Ahí está. Majestuoso. Odiado. Admirado. Emblemático. Vilipendiado. Sublime. Es el lobo ibérico, un animal mítico, un animal que estuvo a punto de desaparecer, una animal al que tanto amaba un hombre que cambió mi vida y la de muchos niños que como yo, miraba la televisión los viernes por la noche esperando que surgiera la música, aquella música (que hoy tengo en mi móvil) que te ponía los pelos de punta…comenzaba, comenzaba un mundo, comenzaba una ventana hacia un lugar bello, enigmático, duro, hermoso, cruel, maravilloso…la naturaleza.
El próximo sábado (14 de marzo) se cumplirán 40 años de la muerte de Félix Rodríguez de la Fuente (también cumpliría 92 ya que nació y murió el mismo día) y de dos de sus colaboradores más cercanos: Teodoro Roa y Alberto Mariano.

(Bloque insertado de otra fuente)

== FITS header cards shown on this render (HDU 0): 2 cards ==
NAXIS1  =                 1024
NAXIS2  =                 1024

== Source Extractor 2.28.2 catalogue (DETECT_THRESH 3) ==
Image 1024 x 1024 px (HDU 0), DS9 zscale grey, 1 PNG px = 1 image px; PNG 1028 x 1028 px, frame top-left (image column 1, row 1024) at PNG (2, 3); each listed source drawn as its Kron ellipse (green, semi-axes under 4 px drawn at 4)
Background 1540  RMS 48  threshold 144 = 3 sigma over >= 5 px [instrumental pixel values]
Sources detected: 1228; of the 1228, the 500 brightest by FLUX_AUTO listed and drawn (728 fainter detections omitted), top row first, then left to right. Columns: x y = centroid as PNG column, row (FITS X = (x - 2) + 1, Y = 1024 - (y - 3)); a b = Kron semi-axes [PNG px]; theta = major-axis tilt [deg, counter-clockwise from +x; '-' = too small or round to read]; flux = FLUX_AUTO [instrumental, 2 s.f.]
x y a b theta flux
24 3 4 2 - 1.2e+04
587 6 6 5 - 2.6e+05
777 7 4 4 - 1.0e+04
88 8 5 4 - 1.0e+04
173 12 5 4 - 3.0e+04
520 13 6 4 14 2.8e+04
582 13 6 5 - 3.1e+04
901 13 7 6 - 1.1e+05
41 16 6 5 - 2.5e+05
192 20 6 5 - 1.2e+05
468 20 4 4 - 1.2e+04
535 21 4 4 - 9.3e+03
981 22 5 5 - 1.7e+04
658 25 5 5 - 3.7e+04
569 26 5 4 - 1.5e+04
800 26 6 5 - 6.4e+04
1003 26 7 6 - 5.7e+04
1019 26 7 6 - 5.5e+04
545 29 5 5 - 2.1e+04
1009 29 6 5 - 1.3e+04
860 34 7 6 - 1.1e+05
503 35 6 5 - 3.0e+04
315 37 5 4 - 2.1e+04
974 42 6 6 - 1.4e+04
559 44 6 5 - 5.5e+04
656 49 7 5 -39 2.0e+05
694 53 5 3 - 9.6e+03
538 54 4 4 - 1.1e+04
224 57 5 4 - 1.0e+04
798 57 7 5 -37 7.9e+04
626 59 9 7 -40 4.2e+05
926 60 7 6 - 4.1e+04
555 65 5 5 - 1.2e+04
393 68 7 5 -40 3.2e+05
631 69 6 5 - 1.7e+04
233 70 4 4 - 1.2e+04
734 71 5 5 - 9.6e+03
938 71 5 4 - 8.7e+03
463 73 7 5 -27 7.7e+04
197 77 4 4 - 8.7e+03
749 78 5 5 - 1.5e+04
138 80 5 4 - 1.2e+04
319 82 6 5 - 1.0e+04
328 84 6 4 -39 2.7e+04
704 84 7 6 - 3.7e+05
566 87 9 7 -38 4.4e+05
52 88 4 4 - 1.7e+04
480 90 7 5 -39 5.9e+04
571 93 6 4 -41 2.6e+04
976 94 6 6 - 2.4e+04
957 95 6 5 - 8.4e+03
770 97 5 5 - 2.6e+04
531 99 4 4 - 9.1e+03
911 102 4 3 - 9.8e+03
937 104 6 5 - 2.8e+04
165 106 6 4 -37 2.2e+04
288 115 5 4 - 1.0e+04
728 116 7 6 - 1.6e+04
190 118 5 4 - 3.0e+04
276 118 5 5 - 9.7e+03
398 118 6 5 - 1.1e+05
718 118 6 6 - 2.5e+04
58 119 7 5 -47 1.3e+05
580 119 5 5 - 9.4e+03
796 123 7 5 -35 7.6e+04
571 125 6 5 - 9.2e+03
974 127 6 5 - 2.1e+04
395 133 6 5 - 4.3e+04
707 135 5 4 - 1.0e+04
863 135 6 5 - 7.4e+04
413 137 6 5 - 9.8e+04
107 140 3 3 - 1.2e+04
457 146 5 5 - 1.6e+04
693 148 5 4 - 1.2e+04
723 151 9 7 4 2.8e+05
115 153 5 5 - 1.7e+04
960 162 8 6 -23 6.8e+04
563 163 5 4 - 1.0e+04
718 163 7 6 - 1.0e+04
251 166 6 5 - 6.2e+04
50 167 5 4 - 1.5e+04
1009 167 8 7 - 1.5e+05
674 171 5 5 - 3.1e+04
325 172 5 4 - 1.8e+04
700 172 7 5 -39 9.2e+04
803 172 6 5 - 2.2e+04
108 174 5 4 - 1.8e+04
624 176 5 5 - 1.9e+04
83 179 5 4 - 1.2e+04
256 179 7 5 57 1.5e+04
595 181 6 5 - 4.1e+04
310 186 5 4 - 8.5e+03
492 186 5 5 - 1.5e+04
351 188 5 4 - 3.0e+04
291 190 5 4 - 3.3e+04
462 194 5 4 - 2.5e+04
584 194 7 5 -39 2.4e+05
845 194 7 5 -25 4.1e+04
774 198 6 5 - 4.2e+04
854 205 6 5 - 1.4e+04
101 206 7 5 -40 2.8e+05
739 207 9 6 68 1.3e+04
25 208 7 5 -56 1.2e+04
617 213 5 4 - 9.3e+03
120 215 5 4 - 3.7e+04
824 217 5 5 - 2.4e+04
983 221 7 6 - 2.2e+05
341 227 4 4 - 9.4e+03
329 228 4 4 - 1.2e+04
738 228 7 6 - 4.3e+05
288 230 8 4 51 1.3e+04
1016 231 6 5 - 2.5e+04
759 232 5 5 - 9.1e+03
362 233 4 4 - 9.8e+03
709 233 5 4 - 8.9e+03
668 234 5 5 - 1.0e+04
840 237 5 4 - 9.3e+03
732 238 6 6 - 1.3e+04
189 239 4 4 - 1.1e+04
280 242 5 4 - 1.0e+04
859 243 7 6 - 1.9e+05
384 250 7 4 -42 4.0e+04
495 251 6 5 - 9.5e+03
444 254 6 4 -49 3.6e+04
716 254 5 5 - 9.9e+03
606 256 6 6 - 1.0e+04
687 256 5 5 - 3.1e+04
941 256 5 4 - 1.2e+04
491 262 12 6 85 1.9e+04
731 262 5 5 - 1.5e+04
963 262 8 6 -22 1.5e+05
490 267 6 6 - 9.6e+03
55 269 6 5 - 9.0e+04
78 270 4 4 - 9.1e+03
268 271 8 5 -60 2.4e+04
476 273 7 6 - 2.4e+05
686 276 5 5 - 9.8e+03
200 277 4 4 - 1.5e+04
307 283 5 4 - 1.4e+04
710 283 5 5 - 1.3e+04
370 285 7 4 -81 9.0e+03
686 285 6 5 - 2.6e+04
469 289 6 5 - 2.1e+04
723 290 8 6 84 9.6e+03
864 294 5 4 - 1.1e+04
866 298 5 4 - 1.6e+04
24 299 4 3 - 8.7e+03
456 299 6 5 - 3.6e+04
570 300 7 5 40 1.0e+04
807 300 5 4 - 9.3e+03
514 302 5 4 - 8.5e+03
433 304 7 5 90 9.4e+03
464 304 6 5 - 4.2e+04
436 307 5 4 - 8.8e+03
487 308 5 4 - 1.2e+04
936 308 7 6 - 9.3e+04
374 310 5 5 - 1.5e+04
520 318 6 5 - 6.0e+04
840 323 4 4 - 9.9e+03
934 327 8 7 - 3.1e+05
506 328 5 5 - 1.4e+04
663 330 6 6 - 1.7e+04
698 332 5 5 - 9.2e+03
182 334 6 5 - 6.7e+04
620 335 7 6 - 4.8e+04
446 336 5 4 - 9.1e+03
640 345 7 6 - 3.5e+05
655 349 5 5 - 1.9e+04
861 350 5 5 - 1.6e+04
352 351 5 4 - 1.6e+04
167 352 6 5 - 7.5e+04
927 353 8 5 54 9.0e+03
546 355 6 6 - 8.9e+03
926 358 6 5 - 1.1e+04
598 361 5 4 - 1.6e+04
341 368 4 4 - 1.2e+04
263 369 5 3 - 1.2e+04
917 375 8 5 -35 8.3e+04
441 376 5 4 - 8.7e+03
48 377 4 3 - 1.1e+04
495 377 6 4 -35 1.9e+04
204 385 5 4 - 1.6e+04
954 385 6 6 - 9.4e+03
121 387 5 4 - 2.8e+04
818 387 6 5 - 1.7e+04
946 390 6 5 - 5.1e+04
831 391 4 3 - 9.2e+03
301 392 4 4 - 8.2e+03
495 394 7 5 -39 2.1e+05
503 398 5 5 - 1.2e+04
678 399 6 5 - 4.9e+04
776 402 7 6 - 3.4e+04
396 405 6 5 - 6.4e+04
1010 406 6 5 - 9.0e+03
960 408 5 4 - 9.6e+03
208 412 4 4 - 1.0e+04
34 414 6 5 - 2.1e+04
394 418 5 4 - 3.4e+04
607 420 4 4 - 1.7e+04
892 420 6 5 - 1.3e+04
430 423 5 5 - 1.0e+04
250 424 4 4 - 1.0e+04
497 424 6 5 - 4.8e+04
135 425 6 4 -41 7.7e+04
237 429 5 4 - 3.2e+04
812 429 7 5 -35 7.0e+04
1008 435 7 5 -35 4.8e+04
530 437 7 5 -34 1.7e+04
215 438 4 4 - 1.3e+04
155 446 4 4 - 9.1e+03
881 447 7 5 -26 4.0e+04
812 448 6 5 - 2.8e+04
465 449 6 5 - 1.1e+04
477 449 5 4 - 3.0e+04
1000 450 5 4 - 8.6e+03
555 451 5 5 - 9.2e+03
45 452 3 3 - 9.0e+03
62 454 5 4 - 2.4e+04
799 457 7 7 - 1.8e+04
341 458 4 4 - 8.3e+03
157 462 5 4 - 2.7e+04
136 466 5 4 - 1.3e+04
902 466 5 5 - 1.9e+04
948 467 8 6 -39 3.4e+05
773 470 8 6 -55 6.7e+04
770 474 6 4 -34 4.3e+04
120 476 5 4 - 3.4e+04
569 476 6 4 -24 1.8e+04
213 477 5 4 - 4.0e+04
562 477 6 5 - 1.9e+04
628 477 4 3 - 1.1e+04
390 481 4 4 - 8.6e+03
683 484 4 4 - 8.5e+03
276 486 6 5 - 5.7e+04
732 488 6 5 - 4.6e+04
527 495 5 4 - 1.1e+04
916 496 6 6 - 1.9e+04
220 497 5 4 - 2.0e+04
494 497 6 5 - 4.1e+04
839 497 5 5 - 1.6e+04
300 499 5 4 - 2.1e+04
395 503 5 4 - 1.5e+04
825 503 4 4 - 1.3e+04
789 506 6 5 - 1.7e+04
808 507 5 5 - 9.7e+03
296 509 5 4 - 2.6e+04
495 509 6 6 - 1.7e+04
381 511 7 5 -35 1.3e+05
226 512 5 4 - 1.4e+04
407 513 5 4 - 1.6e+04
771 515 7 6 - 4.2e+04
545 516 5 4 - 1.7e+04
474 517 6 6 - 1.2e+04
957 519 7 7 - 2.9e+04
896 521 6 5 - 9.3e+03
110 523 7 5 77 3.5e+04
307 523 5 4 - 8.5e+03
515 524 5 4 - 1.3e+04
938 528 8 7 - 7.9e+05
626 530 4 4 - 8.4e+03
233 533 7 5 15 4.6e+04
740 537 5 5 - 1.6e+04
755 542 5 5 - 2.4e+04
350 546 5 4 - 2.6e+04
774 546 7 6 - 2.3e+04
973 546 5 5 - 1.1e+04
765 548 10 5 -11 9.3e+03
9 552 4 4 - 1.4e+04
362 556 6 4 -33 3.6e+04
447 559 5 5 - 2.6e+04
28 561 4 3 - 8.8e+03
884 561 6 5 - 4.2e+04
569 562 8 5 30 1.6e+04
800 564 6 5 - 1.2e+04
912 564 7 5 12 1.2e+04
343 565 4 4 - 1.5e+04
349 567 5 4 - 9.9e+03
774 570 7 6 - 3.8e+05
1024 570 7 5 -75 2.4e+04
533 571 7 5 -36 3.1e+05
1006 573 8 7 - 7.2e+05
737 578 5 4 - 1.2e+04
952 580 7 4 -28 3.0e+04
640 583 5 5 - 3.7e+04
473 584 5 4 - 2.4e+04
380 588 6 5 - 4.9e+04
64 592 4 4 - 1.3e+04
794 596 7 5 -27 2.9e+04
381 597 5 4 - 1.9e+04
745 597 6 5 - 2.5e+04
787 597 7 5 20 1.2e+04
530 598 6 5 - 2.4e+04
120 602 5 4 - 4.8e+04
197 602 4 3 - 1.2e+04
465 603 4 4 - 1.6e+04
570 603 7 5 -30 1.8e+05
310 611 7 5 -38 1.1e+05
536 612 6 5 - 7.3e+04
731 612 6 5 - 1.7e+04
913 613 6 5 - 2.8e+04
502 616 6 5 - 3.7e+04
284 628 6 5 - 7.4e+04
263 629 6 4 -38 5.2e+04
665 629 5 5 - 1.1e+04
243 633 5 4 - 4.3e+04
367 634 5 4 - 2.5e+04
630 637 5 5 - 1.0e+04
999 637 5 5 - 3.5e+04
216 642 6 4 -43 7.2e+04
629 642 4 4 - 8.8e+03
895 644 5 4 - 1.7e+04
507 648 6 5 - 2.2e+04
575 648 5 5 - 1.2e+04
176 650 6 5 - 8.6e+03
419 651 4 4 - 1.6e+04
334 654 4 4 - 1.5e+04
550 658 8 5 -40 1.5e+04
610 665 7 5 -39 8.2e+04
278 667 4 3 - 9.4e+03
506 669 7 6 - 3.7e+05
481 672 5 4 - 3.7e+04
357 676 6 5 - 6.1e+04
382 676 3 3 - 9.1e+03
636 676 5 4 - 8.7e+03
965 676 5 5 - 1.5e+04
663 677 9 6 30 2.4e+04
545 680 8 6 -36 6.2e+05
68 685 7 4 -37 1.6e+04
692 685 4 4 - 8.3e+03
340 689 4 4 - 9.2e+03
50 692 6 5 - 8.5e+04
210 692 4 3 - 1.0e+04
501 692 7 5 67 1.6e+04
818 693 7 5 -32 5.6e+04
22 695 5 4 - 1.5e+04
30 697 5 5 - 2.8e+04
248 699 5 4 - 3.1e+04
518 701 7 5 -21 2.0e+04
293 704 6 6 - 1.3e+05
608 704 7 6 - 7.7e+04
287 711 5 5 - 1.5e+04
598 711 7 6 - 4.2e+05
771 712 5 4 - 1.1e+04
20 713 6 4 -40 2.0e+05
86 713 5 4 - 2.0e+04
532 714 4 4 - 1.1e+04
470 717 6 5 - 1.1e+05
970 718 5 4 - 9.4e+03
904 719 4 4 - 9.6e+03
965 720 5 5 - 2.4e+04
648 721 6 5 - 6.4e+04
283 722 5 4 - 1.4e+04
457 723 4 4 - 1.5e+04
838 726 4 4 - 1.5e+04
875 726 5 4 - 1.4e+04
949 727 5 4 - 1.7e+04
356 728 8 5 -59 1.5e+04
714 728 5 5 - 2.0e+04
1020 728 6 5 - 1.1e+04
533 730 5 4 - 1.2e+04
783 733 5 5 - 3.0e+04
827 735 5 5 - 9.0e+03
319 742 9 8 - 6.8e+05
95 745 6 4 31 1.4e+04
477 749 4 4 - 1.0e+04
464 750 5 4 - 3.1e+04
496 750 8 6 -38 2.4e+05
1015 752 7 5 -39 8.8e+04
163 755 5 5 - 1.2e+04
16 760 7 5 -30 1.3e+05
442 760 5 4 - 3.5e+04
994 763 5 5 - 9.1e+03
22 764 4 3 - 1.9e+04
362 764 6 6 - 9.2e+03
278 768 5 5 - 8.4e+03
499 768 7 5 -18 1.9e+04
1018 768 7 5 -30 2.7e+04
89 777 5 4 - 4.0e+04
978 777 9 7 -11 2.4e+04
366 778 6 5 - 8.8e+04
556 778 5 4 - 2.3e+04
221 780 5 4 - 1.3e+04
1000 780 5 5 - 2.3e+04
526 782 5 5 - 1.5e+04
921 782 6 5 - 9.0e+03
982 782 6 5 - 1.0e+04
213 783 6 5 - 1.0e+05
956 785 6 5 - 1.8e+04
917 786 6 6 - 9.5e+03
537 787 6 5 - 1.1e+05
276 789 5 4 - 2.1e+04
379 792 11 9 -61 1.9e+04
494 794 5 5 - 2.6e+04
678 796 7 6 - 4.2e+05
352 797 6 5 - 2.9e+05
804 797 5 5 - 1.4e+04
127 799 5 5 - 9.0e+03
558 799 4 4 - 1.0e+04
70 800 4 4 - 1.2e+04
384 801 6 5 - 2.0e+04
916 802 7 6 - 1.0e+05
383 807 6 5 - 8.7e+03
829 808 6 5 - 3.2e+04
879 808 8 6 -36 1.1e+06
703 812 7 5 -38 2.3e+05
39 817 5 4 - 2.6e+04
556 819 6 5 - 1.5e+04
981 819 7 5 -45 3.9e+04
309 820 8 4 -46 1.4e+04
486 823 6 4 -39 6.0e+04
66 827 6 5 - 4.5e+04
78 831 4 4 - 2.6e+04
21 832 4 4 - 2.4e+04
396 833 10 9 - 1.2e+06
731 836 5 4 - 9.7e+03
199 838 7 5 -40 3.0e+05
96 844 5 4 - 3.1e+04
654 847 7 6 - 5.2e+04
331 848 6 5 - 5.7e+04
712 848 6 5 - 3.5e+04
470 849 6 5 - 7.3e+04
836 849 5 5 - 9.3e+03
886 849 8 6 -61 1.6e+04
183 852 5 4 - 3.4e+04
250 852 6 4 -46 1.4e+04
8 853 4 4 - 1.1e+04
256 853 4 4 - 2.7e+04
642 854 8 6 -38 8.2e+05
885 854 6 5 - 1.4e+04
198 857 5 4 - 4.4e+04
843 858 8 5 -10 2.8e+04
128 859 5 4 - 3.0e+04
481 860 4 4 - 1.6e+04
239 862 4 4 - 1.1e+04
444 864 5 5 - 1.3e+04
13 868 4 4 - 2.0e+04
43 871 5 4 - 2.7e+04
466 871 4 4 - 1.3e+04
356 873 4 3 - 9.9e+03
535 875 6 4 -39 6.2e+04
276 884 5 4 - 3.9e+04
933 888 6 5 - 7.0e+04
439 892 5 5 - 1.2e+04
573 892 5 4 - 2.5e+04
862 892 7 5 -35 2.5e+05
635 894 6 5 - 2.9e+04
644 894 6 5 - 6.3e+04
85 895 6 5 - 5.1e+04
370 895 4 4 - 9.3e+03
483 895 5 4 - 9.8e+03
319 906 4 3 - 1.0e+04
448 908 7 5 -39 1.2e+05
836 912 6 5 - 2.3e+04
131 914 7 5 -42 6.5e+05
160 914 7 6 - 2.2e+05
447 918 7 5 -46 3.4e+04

Aniversario del hombre que cambió la manera de pensar, la manera de actuar y, sobre todo, la manera de sentir la naturaleza.
Félix decía que los que mejor le entendían eran los niños y que razón tenía. Esos niños crecimos y seguimos admirándolo, marcó nuestras vidas, marcó nuestra manera de ver la naturaleza, nuestra manera de pensar.
Los capítulos de "El Hombre y la Tierra" marcaron a una generación de niños que mirábamos fascinados, intrigados, extasiados la naturaleza más cercana, la que nos rodeaba. Muchos de esos niños que mirábamos fascinados la televisión dedicaron su vida a la naturaleza, ya fuera de forma profesional o como una maravillosa afición. Si algo consiguió Félix Rodríguez de la Fuente fue que conociéramos, valoráramos, apreciáramos y respetáramos la naturaleza más cercana, la que está en nuestros campos, en nuestras tierras. Gracias.